= To-do item =
Answer these questions using the paper excerpt below:
(a) What is the paper's title?
(b) What does D give an upper bound on?
(c) What name is given to an interval that changes linearly with time?

= Study text =
\documentstyle{article}
\bibliographystyle{unsrt}
\tolerance 10000
\date{}
\author{Misha Koshelev$^1$ and Patrick Taillibert$^2$\\
$\ $\\
$^1$1003 Robinson\\
El Paso, TX 79902, USA\\
email {\tt mkosh@cs.utep.edu}\\
$\ $\\
$^2$Dassault Electronique\\
55 Quai Marcel Dassault\\
92214 Saint Cloud, France\\
email {\tt Patrick.Taillibert@dassault-elec.fr}}
\title{Optimal Approximation of Quadratic Interval Functions}
\begin{document}
\maketitle
\begin{abstract}
Measurements are never absolutely accurate; as a result, after each
measurement, we do not get the {\it exact} value of the measured
quantity; at best, we get an {\it interval} of its possible values.
For dynamically changing quantities $x$, the additional problem is that we
cannot measure them continuously; we can only measure them at certain
discrete moments of time $t_1,t_2,\ldots$. If we know that the value
$x(t_j)$
at a moment $t_j$ of the last measurement was in the interval
$[x^-(t_j),x^+(t_j)]$, and if we know the upper bound
$D$ on the rate with which $x$ changes (i.e., on the absolute value
$|\dot x(t)|$ of the derivative $\dot x(t)$),
then, for any given moment of time
$t$, we can conclude that $x(t)$ belongs to the interval
$[x^-(t_j)-D\cdot (t-t_j),x^+(t_j)+D\cdot(t-t_j)]$. This interval
changes {\it linearly} with time, an is, therefore, called a {\it
linear interval function}.
When we process these intervals, we get an expression that is
quadratic and higher order w.r.t. time $t$. Such ``quadratic''
intervals are difficult to process and therefore, it is necessary to
approximate them by linear ones.

Saved entries:

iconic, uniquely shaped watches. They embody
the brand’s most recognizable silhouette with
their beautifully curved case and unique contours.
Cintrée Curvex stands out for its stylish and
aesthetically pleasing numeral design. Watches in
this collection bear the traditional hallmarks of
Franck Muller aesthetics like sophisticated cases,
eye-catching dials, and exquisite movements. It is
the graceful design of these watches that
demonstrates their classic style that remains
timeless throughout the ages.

= Result for this exercise =
(a) Optimal Approximation of Quadratic Interval Functions
(b) The rate at which x changes, meaning the absolute value of the derivative of x(t).
(c) A linear interval function.